Okay, I set up a kind of open-ended questionnaire so that we could have a little fun on the blog with Women's Day. Again: things get heavy- you know? So I like to lighten things up from time to time. Which evidently works for some folks because the sarcastometer in the comments section is tickling me something fierce. Okay, let's play:
1. Are you a feminist? Are you gendered male or female? (stop sniggering, these are perfectly valid terms).
Yes, I am a feminist (philosophically and practically). I am gendered female and happily in touch with my masculine side.
2. What do you think of the feminist movement in Tanzania?
It could be better. For sure.
3. What's the one thing you think African women could use a little help with?
Anonymous had it right: independent income. But I think I would end it at "Independent"
4. Which woman do you most admire in the world, and why? (Note: I know you loves your mama, but not today. Keep that for mama's day and give some other lady a chance). Meryl Streep. I like her shaggy-ass self. She's like the concentrated version of womanhood, a stock reduced to gelee. Essential, really. I also have a fine hankering to be Halima Mdee for the political opportunity, but one life at a time. Or, like, Angela Basset. The list goes on.m, ..

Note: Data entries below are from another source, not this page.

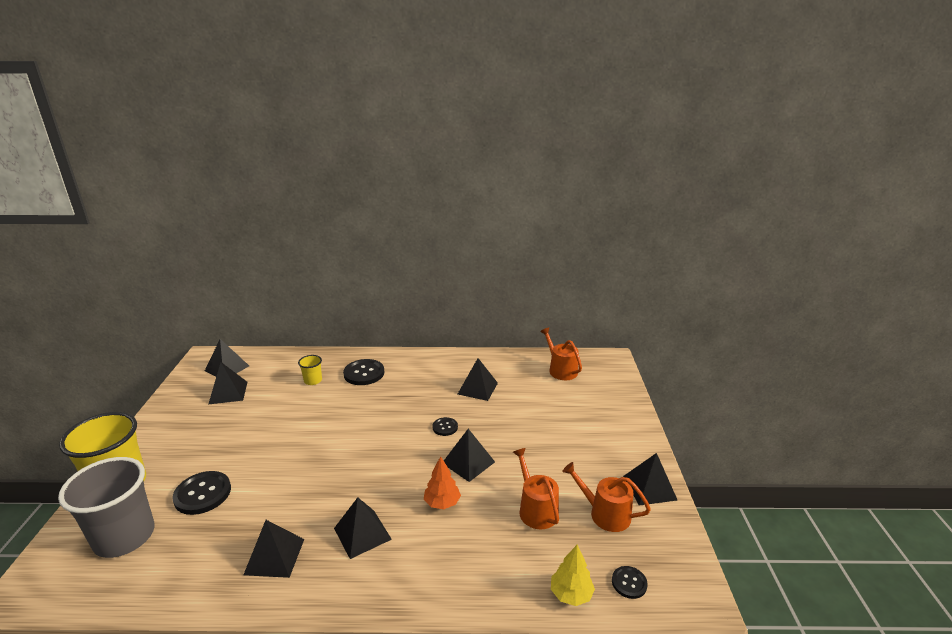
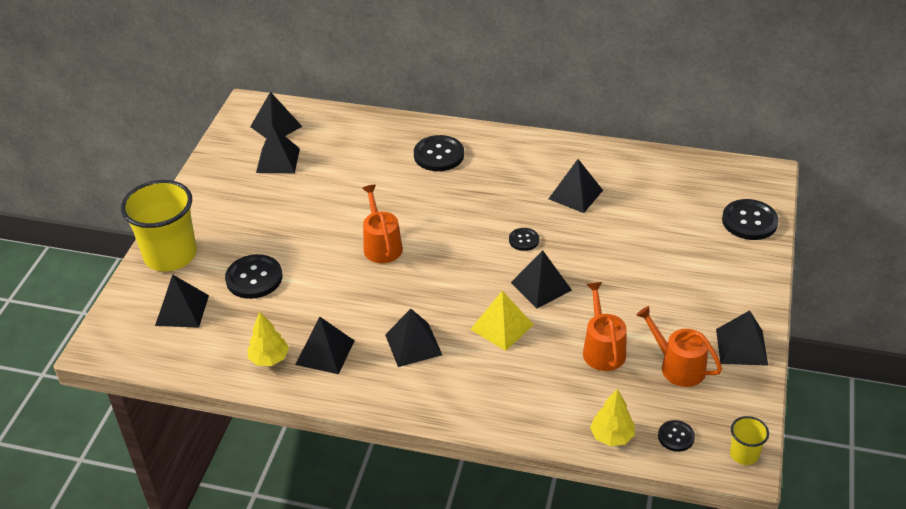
camera: 15 degrees right, 15 degrees up
(124, 537) = (182, 310): grey cup -> black pyramid
(215, 573) = (269, 359): none -> yellow tree
(313, 380) = (376, 157): yellow cup -> yellow cup (744, 454)
(442, 503) = (502, 326): orange tree -> yellow pyramid
(561, 370) = (691, 182): orange watering can -> orange watering can (381, 245)
(613, 391) = (749, 221): none -> black button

5. Which one is better to watch on TV: Soccer, Rugby or Tennis?
6. Angelina Jolie: Hot? Not? Why?
Yawn. While my masculine side appreciates much across the board, them puffy lips and crazy eyes don't do it for me. Oh well.

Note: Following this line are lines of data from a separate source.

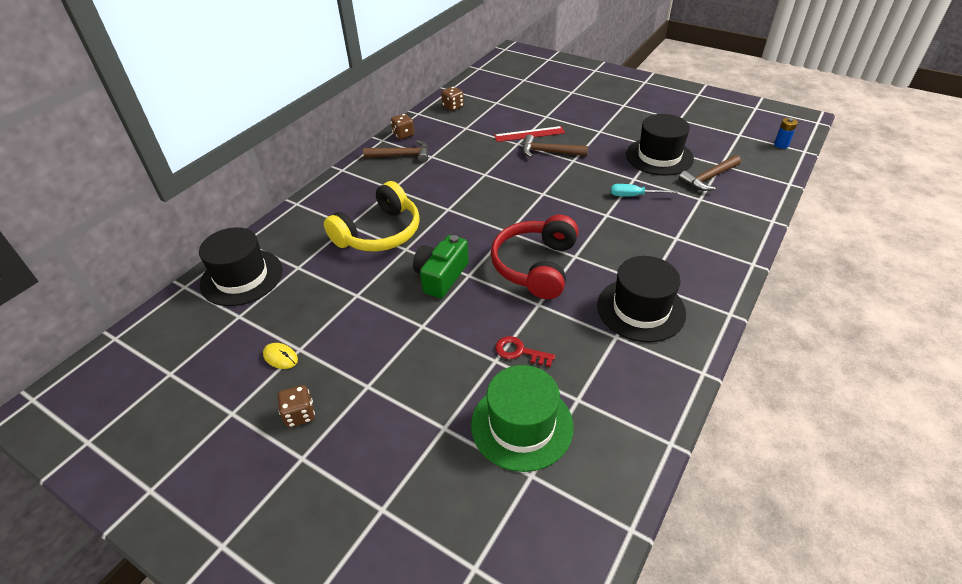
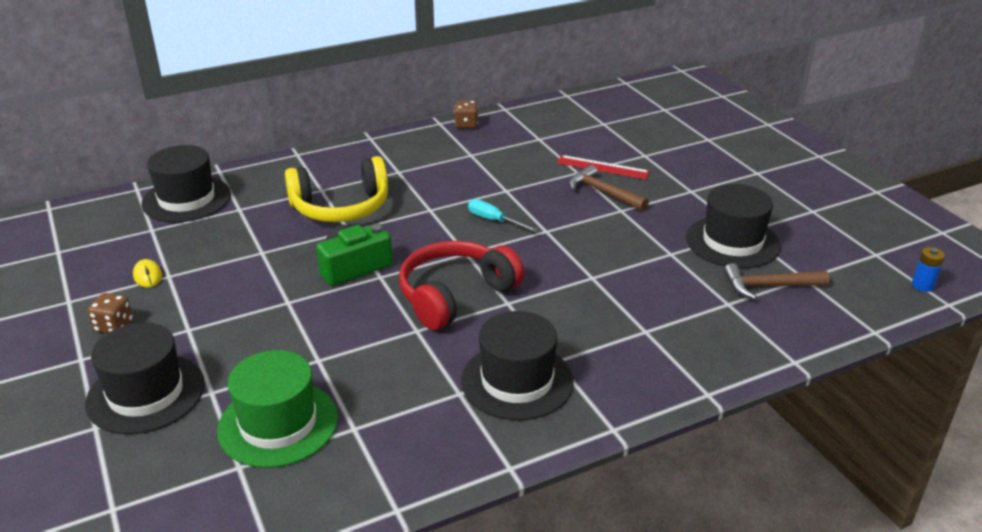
camera: 30 degrees right, 10 degrees down
(392, 457) = (146, 393): none -> black hat
(402, 155) = (442, 144): brown hammer -> none
(453, 107) = (550, 113): brown dice -> none
(519, 352) = (348, 363): red key -> none
(634, 196) = (649, 271): turquoise screwdriver -> turquoise screwdriver (494, 220)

7. Do you know what infibulation is? (if you must describe, please keep it clean).
Yes, and Google it. Then think about it.
8. FGM: torture and abuse or culture and tradition?

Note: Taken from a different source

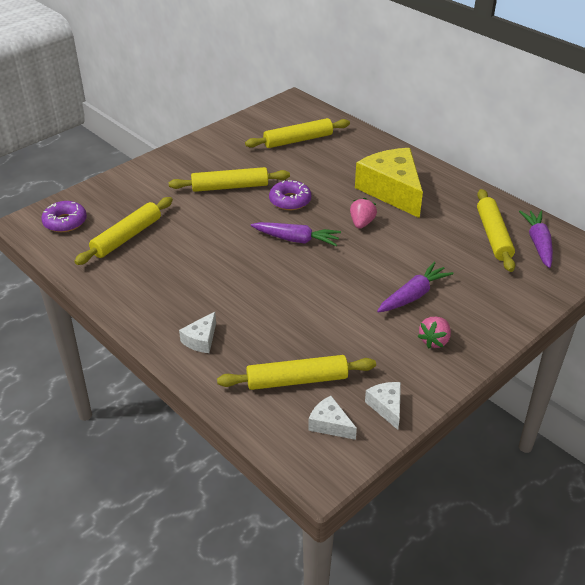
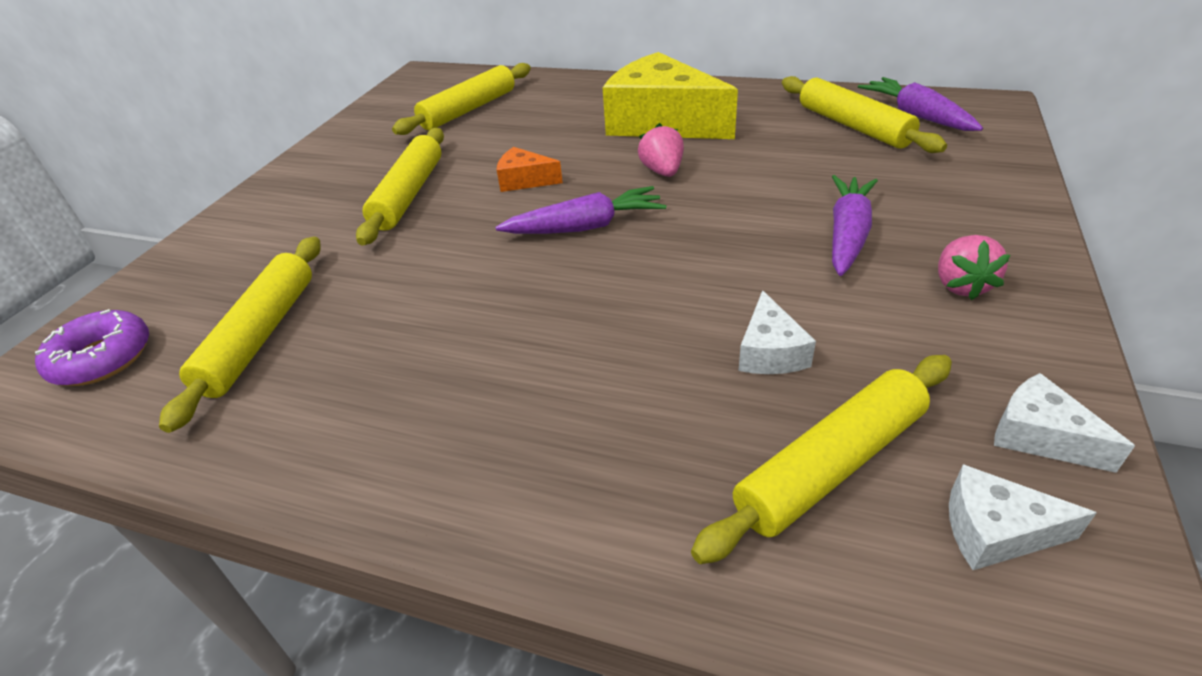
camera: 25 degrees left, 0 degrees up
(201, 340) = (563, 473): white cheese -> white cheese (770, 352)
(230, 187) = (408, 194): yellow rolling pin -> yellow rolling pin turned 45 degrees counterclockwise
(290, 201) = (524, 180): purple donut -> orange cheese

Torture and abuse masquerading as culture and tradition.
9. Feminists are making a mountain out of a molehill: true or false?
False. So, very, false.
10: Who is your favorite Tanzanian politician? (sorry. I couldn't resist. I just couldn't)
I would tell you but not only is s/he completely inappropriate, I have enough problems justifying my political views on the blog as it is without owning up to preferences that are not shallow. Politicians are like crack: whack but somehow you go back.
11. Special seats: difficult subject. I am engaged in this and the deeper i go, the more I try to understand and respect the issue... the more things slip away from me. for example: i am not inclined towards affirmative action. But- where would women be in this society without it? then again- was it the religious (Muslim and Christian) influence that truncated our experience in and belief in women's power? ... it's a journey. I don't have the answers. But asking the questions is so much fun. And there's some living to be done, so onwards.